Let’s start with the materials. If we were to source the materials from within our own wood, it could be a trigger to thinking about how trees in the wood could be a regenerative source of timber for the local community. If we had in mind that we were looking for trees that could be a source of timber, we could care for and prepare those trees in a way that makes them suitable for that purpose. It would tune us in to thinking about what the ecosystem can offer and what if can tolerate. If we were to select, cut down and season wood from Hazel Hill we could involve people in this process, sharing and developing local knowledge in the process.
Rather than bringing in a contractor to do the work, why not bring in a trainer to train people in how to do the work? Rather than pay a third party to do the work, and then recoup the costs through renting the facilities – a transactional relationship – why not charge to attend a training course that improves the facilities and increases knowledge – a transformational relationship.
Locked in to the old system
The reason why we can’t easily take this regenerative approach is that we are not configured as an organisation to operate in this way. We have bookings to fulfil, and these help pay for our buildings maintenance.
But interestingly, as we seek more bookings, the standards that these groups demand increases and we are more and more locked into the behaviours associated with the extractive economy rather than being regenerative.
I share these thoughts publicly because I feel they are symptomatic of a wider challenge that we face in society. We know on the one hand that we are living beyond our planetary boundaries, but scarcity and fear keeps us locked in to the existing, destructive ways of acting.

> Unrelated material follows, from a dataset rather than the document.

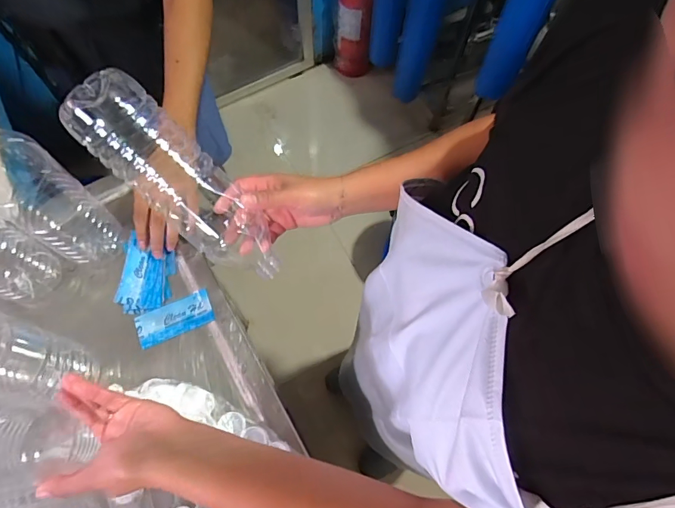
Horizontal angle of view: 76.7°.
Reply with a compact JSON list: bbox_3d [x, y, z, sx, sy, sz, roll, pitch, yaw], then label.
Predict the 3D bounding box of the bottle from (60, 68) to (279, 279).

I am scared that if we don’t get this deck replaced quickly then the loss of revenue to the charity will be big. And yet, we are surrounded by the abundance that nature could provide, and the opportunity to find mutual wealth through collaborative working and learning.
To make that leap requires us to be able to see and hold that vision of abundance and to take brave steps towards that vision in spite of the fear that scarcity brings.
This is the sort of approach that we need right across our communities and economy. Why shouldn’t it start right here, with how we maintain our buildings? With how we replace our deck?